D&D 5e really took things back to basics. Much more focus on role playing rather than roll playing.
AWJ
D&D is a mishmash of many sources. Only a few bits are actually from Tolkien (mainly elves, dwarves and orcs). The Tolkien bits stand out because a lot more people have read Tolkien than have read, e.g., Three Hearts and Three Lions by Poul Anderson (“lawful” and “chaotic” as primal forces, paladins, several monsters) or The Dying Earth by Jack Vance (how magic works, some of the specific spells and items, and Gary Gygax’s distinctive prose style).
The observation that most fantasy literature from the 1980s onward is one giant pastiche of D&D is totally accurate.
kmeyerthelurker
@El Tiburon: Brad was the soul of Sadly, No!
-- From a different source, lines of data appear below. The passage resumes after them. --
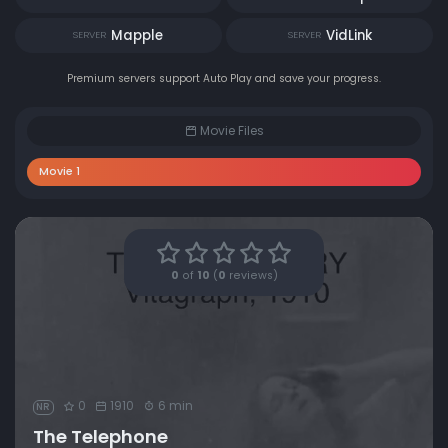
Mapple
VidLink
SERVER
SERVER
Premium servers support Auto Play and save your progress.
Movie Files
Movie 1
0
of
10
(
0
reviews)
0
1910
6 min
NR
The Telephone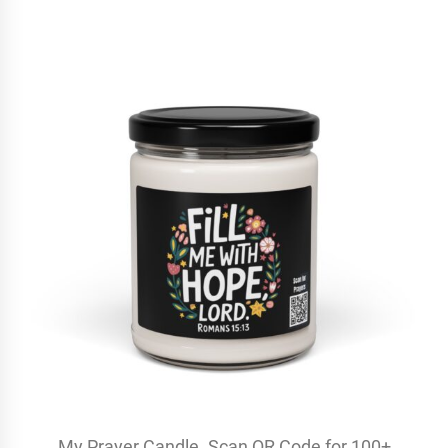
My Prayer Candle. Scan QR Code for 100+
It limped along for a while after he left (HTML and Aristophanes were pretty damn good IMO), but was never the same. I remember the first few times I read Brad posts and my wife would holler from the other room “WTF are you laughing at?”
kmeyerthelurker
@AWJ: They took a lot from Michael Moorcock as well. I still remember reading the Elric saga as a kid, and plan to revisit it one of these days. He seems tragically undervalued in the genre.
Seanly
@Roger Moore:
Lost the box of books at some point between ’98 & ’04. I had the four that are now out in special editions plus a ton of modules, dice, miniatures & my old papers.
FlipYrWhig
@kmeyerthelurker: The stuff savaging that pissant Bob “Confederate Yankee” Owens was marvelous.